On Mar 26, 2007, at 2:03 AM, David Gerard wrote:
But that's IMPOSSIBLE because newspapers are RELIABLE SOURCES. Or so I'm told.
Yeah, right....
Go and try now and make a change to RS in which you say "take newspaper articles with a pinch of salt, and be sure to confirm that source with other sources so as not to republish their mistakes in Wikipedia".
You will be slaughtered there...
-- Jossi
But that's IMPOSSIBLE because newspapers are RELIABLE SOURCES. Or so I'm told.

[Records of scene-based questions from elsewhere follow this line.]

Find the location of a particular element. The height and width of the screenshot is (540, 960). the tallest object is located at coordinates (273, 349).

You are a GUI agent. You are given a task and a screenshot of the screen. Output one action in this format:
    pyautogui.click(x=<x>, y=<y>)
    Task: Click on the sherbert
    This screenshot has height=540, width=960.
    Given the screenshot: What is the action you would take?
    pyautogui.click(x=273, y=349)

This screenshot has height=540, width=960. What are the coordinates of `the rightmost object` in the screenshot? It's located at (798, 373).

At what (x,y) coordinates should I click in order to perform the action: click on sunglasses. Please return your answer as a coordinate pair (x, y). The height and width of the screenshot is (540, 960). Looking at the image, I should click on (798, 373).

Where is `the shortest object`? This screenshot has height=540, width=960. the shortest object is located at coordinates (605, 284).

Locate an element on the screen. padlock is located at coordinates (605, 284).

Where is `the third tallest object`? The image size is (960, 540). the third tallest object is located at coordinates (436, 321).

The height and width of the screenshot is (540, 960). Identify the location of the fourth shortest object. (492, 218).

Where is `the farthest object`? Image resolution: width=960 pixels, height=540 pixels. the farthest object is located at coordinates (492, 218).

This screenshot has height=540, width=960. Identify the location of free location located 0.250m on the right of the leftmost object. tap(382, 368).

"Reliable" does not mean "right". It means "right often enough for it to be worth us trusting them". It's pretty much impossible to find a source you can be 100% sure is right (the only exception I can think of is a primary source for facts like "So-and-so claims such-and-such", and even then there is a chance the source is a fake). There is no way we can personally check every fact we mention, so we have to trust external sources to be correct. If they turn out not to be, we obviously need to correct the article, but other than that, there's nothing we can do.